Data to examine
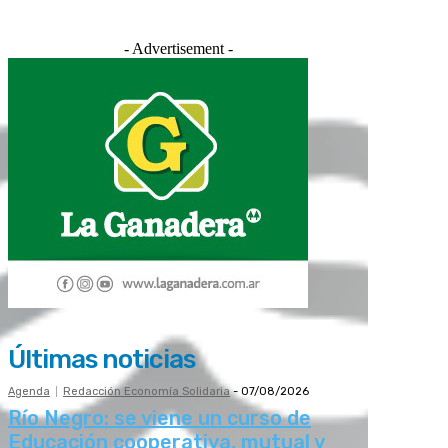
- Advertisement -
Últimas noticias
Agenda
Redacción Economía Solidaria
-
07/08/2026
Río Negro: se viene un curso de
Educación cooperativa, mutual y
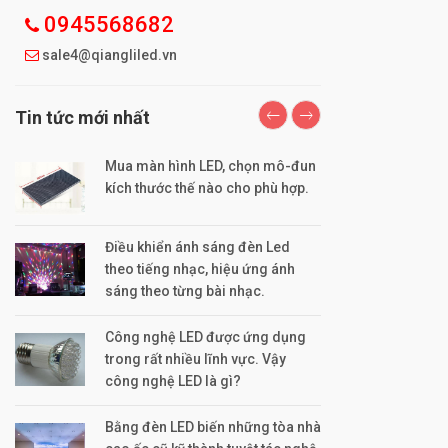
0945568682
sale4@qiangliled.vn
Tin tức mới nhất
Mua màn hình LED, chọn mô-đun
H
kích thước thế nào cho phù hợp.
b
Điều khiển ánh sáng đèn Led
theo tiếng nhạc, hiệu ứng ánh
sáng theo từng bài nhạc.
Công nghệ LED được ứng dụng
trong rất nhiều lĩnh vực. Vậy
công nghệ LED là gì?
Bằng đèn LED biến những tòa nhà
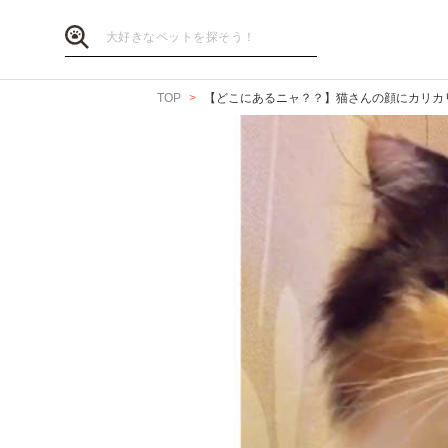
TOP
【どこにあるニャ？？】猫さんの顔にカリカ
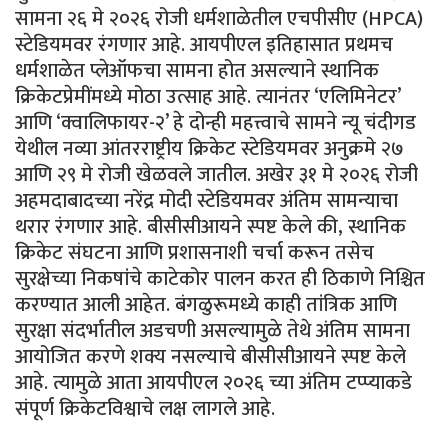
सामना २६ मे २०२६ रोजी धर्मशाळेतील एचपीसीए (HPCA)
स्टेडियमवर रंगणार आहे. आयपीएल इतिहासात प्रथमच
धर्मशाळेत प्लेऑफचा सामना होत असल्याने स्थानिक
क्रिकेटप्रेमींमध्ये मोठा उत्साह आहे. त्यानंतर ‘एलिमिनेटर’
आणि ‘क्वालिफायर-२’ हे दोन्ही महत्त्वाचे सामने न्यू चंदीगड
येथील नव्या आंतरराष्ट्रीय क्रिकेट स्टेडियमवर अनुक्रमे २७
आणि २९ मे रोजी खेळवले जातील. अखेर ३१ मे २०२६ रोजी
अहमदाबादच्या नरेंद्र मोदी स्टेडियमवर अंतिम सामन्याचा
थरार रंगणार आहे. बीसीसीआयने स्पष्ट केले की, स्थानिक
क्रिकेट संघटना आणि प्रशासनाशी चर्चा करून तसेच
सुरक्षेच्या निकषांचे काटेकोर पालन करत ही ठिकाणे निश्चित
करण्यात आली आहेत. बंगळुरूमध्ये काही तांत्रिक आणि
सुरक्षा संदर्भातील अडचणी असल्यामुळे तेथे अंतिम सामना
आयोजित करणे शक्य नसल्याचे बीसीसीआयने स्पष्ट केले
आहे. त्यामुळे आता आयपीएल २०२६ च्या अंतिम टप्प्याकडे
संपूर्ण क्रिकेटविश्वाचे लक्ष लागले आहे.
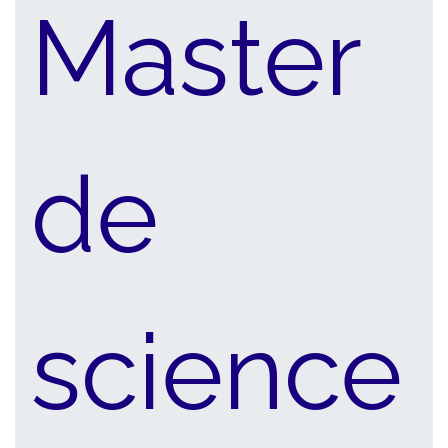
Master
de
science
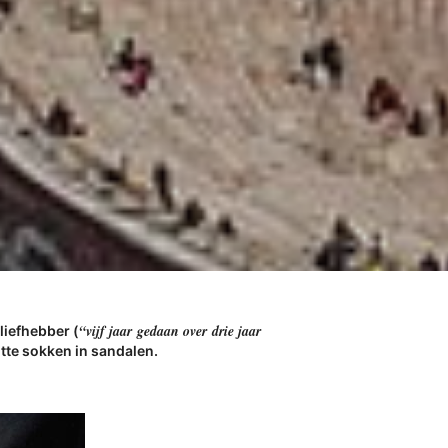
“vijf jaar gedaan over drie jaar
liefhebber (
tte sokken in sandalen.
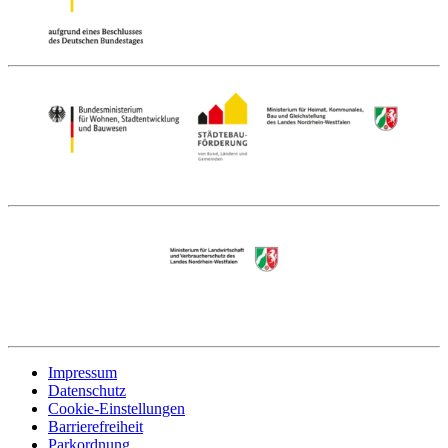
Impressum
Datenschutz
Cookie-Einstellungen
Barrierefreiheit
Parkordnung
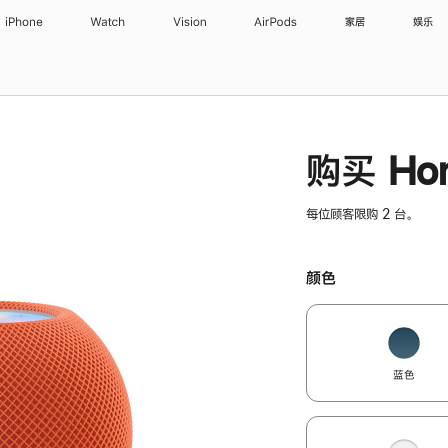
iPhone
Watch
Vision
AirPods
家居
娱乐
购买 Hom
每位顾客限购 2 台。
颜色
蓝色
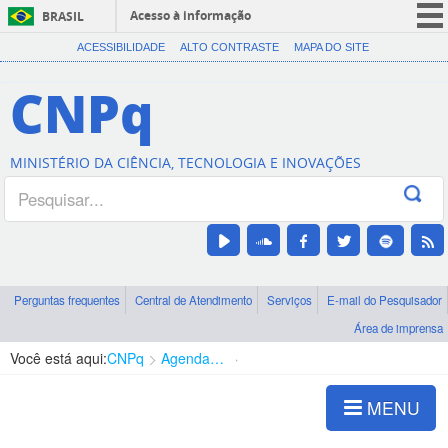
Acesso à informação
BRASIL
CORONAVÍRUS (COVID-19)
ACESSIBILIDADE
ALTO CONTRASTE
MAPA DO SITE
Participe
CNPq
Serviços
Legislação
MINISTÉRIO DA CIÊNCIA, TECNOLOGIA E INOVAÇÕES
Canais
Perguntas frequentes
Central de Atendimento
Serviços
E-mail do Pesquisador
Área de imprensa
Você está aqui:
CNPq
Agenda de autoridades
Diretoria - DCOI
MENU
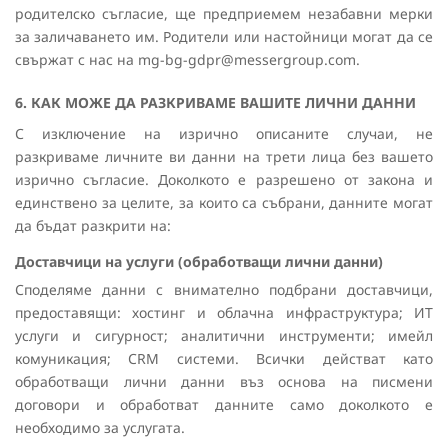
родителско съгласие, ще предприемем незабавни мерки
за заличаването им. Родители или настойници могат да се
свържат с нас на mg-bg-gdpr@messergroup.com.
6. КАК МОЖЕ ДА РАЗКРИВАМЕ ВАШИТЕ ЛИЧНИ ДАННИ
С изключение на изрично описаните случаи, не
разкриваме личните ви данни на трети лица без вашето
изрично съгласие. Доколкото е разрешено от закона и
единствено за целите, за които са събрани, данните могат
да бъдат разкрити на:
Доставчици на услуги (обработващи лични данни)
Споделяме данни с внимателно подбрани доставчици,
предоставящи: хостинг и облачна инфраструктура; ИТ
услуги и сигурност; аналитични инструменти; имейл
комуникация; CRM системи. Всички действат като
обработващи лични данни въз основа на писмени
договори и обработват данните само доколкото е
необходимо за услугата.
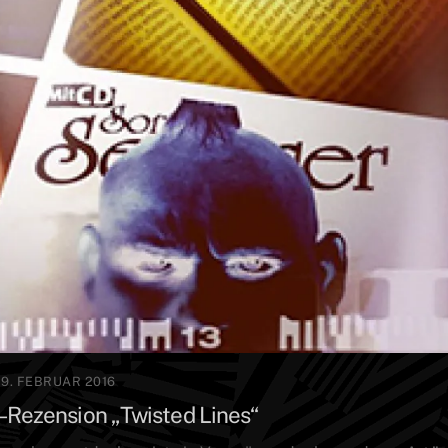
19. FEBRUAR 2016
– Rezension „Twisted Lines“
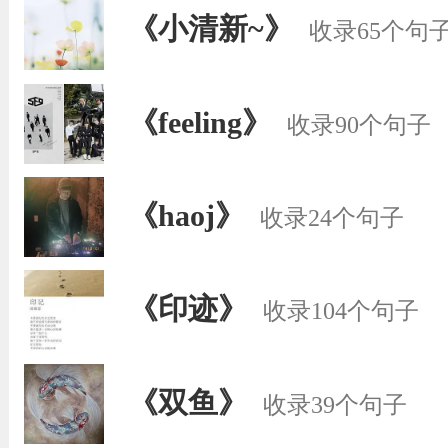
《小清新~》
收录65个句
《feeling》
收录90个句子
《haoj》
收录24个句子
《印迹》
收录104个句子
《双鱼》
收录39个句子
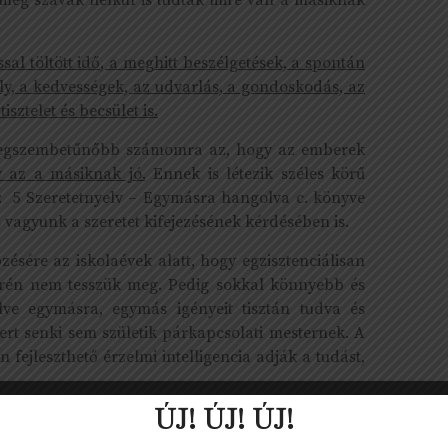
még szavak nélkül is tudták mire van a másiknak
al töltött idő, a meghitt beszélgetések, a spontán
dély, a kedvességek, az udvarlás, a gondoskodás, az
sztelet és becsület is.
k legszembetűnőbb számomra az, hogy az emberek
y az a másiknak jó.
Ennek is létezik széles körű
: 5 Szeretetnyelv – Egymásra hangolva c. könyve
s vagyunk a szeretet kifejezésének kérdésében is.
ésére az iskolaévek alatt, hogy egzisztenciálisan
erén nem tesszük meg. Pedig sokkal könnyebb és
ve egymásra, egymás igényeit tisztán tudva és
ert senki sem születik párkapcsolati mesternek. A
n fejleszthető érzelmi intelligencia adják a tudást,
ÚJ! ÚJ! ÚJ!
, és időt szánni rá, mert megtérül!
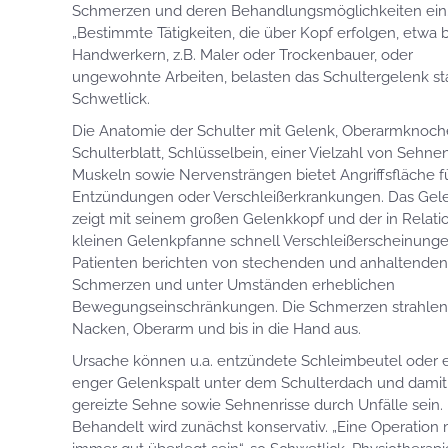
Schmerzen und deren Behandlungsmöglichkeiten ein
„Bestimmte Tätigkeiten, die über Kopf erfolgen, etwa 
Handwerkern, z.B. Maler oder Trockenbauer, oder
ungewohnte Arbeiten, belasten das Schultergelenk sta
Schwetlick.
Die Anatomie der Schulter mit Gelenk, Oberarmknoch
Schulterblatt, Schlüsselbein, einer Vielzahl von Sehne
Muskeln sowie Nervensträngen bietet Angriffsfläche f
Entzündungen oder Verschleißerkrankungen. Das Gel
zeigt mit seinem großen Gelenkkopf und der in Relati
kleinen Gelenkpfanne schnell Verschleißerscheinunge
Patienten berichten von stechenden und anhaltenden
Schmerzen und unter Umständen erheblichen
Bewegungseinschränkungen. Die Schmerzen strahlen 
Nacken, Oberarm und bis in die Hand aus.
Ursache können u.a. entzündete Schleimbeutel oder 
enger Gelenkspalt unter dem Schulterdach und damit
gereizte Sehne sowie Sehnenrisse durch Unfälle sein.
Behandelt wird zunächst konservativ. „Eine Operation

Task description
Show every line of the records above that contains the word "hogy".

Exercise result
k legszembetűnőbb számomra az, hogy az emberek
ésére az iskolaévek alatt, hogy egzisztenciálisan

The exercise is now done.